*** SUPPLIED PASSAGE Section Begins ***

Very positively. They want it. I’ve had friends at other facilities complain to me that patients demand it from them, and they can’t provide it. They say I’m making them look bad.

Do patients get their cumulative dosage or just information for each study you do?

They get a new card [with that study’s dose] with each scan. We’re trying on our end with software, and we’ll eventually give them a continual update with the cumulative dose from our facility.

How did your radiologists respond to the practice sharing radiation information?

My own radiologists were being given the dose information and they weren’t really aware of what it meant, or they ignored it, initially. We [required them] to include it in the actual radiology report. The radiation dose wasn’t automatically populated into the report - they have to put it in themselves.

You mentioned that some of your radiologists felt the dose was too high and blamed the technologists. The technologists then explained that they were following the physician’s protocol.

This made the radiologists realize they had to get engaged with their processes. It became a team effort. The technologists made it a competition among themselves as to who can have the lower dose. The radiologists are on board with every study being dose driven. They want the lowest dose possible for each patient.

For the protocoling, they determine the various technical parameters of the CT scan, how many passes of the CT scanner and the timing of those passes. They also have to determine pitch as well as the scanning details of mAs and kV. There are five to six parameters we design for each type of study. The radiologists realize that when you adjust those parameters, you can lower the dose, and they’ll spend time playing with those parameters for the highest level of study with the lowest possible radiation.

*** SUPPLIED PASSAGE Section Ends ***

* **HOW TO COMPLETE THIS TASK**
Please quote the interview excerpt on sharing CT radiation dose information in full, word for word.

*** DATASET CONTENT Section Begins ***

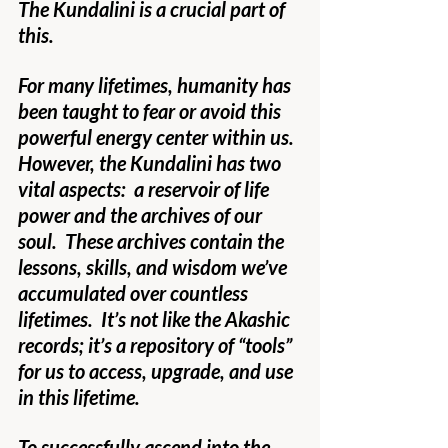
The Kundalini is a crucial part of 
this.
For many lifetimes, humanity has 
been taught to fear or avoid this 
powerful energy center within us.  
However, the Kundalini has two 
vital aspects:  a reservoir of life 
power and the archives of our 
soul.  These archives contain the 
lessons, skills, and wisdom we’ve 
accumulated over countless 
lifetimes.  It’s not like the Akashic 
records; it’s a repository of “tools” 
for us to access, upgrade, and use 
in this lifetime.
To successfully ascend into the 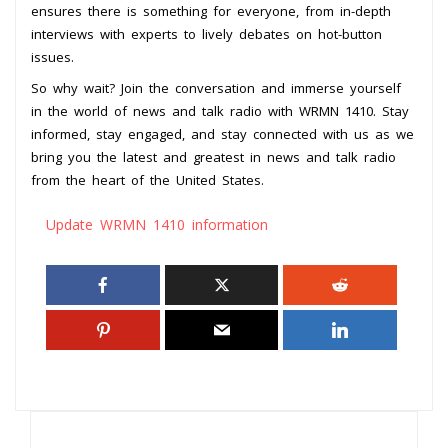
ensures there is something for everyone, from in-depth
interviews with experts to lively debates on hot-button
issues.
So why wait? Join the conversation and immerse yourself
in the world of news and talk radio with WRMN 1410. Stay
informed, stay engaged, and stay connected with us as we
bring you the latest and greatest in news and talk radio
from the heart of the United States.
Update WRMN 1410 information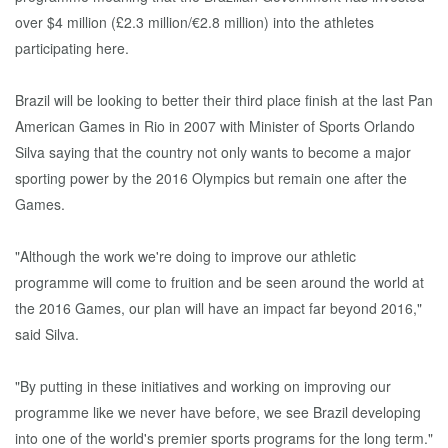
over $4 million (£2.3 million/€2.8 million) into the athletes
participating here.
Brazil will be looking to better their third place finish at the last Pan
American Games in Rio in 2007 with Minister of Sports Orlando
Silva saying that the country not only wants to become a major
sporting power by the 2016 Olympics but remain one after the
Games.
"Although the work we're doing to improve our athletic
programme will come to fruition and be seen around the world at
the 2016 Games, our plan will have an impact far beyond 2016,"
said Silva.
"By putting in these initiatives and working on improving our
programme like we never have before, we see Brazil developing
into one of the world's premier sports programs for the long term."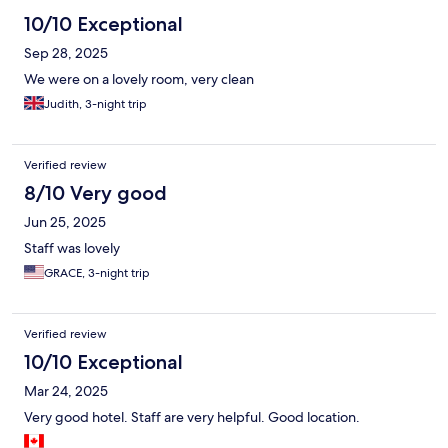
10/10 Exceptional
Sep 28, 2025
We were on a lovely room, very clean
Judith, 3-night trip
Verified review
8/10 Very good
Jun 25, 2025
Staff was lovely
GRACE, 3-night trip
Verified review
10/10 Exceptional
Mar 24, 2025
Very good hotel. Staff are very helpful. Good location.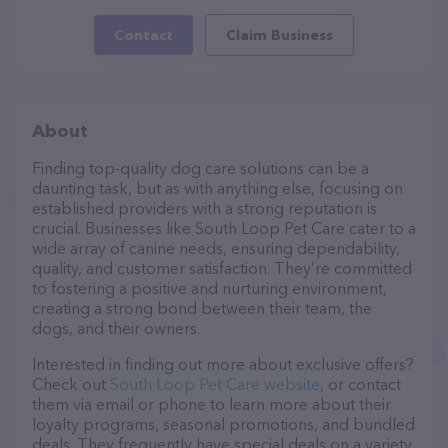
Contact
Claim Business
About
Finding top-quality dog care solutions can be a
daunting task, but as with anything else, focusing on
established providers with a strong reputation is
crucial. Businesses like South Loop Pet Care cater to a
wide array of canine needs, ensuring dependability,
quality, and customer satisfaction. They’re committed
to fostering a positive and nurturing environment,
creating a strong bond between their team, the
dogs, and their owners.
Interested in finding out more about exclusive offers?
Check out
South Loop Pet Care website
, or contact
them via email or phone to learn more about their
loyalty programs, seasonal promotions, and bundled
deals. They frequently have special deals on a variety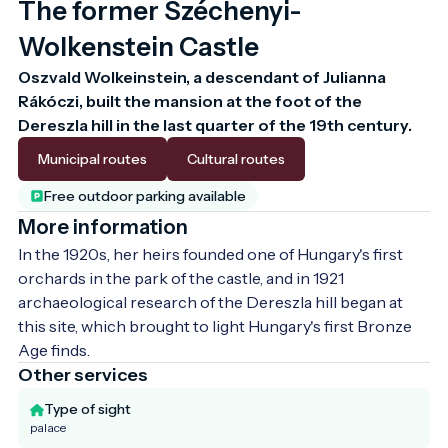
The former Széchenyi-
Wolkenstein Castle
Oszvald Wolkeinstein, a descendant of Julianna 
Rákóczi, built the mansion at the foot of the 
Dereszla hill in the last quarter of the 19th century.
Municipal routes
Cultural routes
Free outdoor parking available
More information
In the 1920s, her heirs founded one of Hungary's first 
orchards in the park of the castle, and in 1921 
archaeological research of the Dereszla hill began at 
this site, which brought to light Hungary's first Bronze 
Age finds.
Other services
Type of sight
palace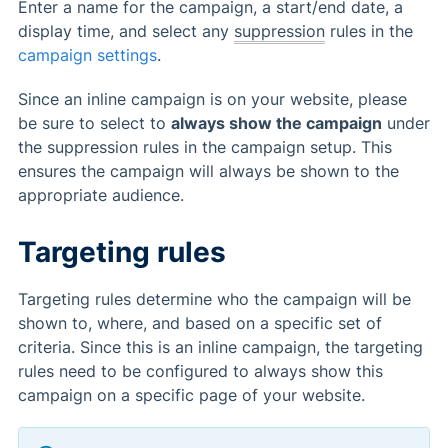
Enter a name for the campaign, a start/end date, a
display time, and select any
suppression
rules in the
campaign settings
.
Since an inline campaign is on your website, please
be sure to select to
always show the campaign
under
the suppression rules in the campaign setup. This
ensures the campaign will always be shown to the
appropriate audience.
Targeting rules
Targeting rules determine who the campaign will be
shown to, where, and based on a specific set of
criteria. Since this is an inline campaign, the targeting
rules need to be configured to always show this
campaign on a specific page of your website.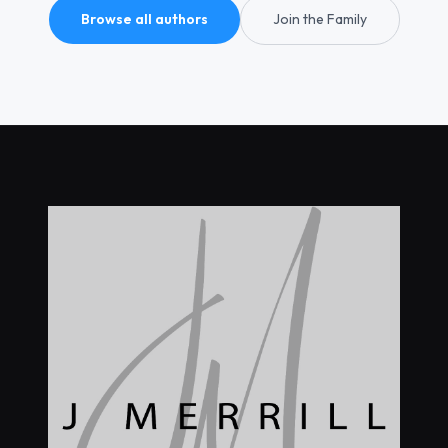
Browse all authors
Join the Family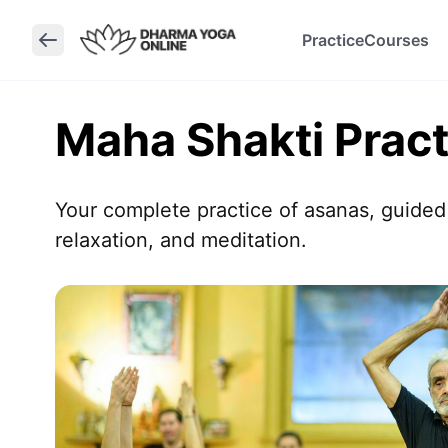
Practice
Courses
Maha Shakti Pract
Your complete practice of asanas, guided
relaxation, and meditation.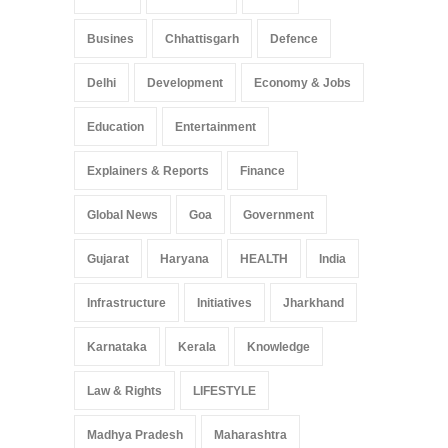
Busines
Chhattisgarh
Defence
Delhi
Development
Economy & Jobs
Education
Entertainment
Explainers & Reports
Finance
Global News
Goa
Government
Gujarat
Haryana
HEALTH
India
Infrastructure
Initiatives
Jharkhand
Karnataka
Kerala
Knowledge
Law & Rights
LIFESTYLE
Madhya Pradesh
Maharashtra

*** DATASET CONTENT Section Ends ***

* **COMPLETED TASK**
Very positively. They want it. I’ve had friends at other facilities complain to me that patients demand it from them, and they can’t provide it. They say I’m making them look bad.

Do patients get their cumulative dosage or just information for each study you do?

They get a new card [with that study’s dose] with each scan. We’re trying on our end with software, and we’ll eventually give them a continual update with the cumulative dose from our facility.

How did your radiologists respond to the practice sharing radiation information?

My own radiologists were being given the dose information and they weren’t really aware of what it meant, or they ignored it, initially. We [required them] to include it in the actual radiology report. The radiation dose wasn’t automatically populated into the report - they have to put it in themselves.

You mentioned that some of your radiologists felt the dose was too high and blamed the technologists. The technologists then explained that they were following the physician’s protocol.

This made the radiologists realize they had to get engaged with their processes. It became a team effort. The technologists made it a competition among themselves as to who can have the lower dose. The radiologists are on board with every study being dose driven. They want the lowest dose possible for each patient.

For the protocoling, they determine the various technical parameters of the CT scan, how many passes of the CT scanner and the timing of those passes. They also have to determine pitch as well as the scanning details of mAs and kV. There are five to six parameters we design for each type of study. The radiologists realize that when you adjust those parameters, you can lower the dose, and they’ll spend time playing with those parameters for the highest level of study with the lowest possible radiation.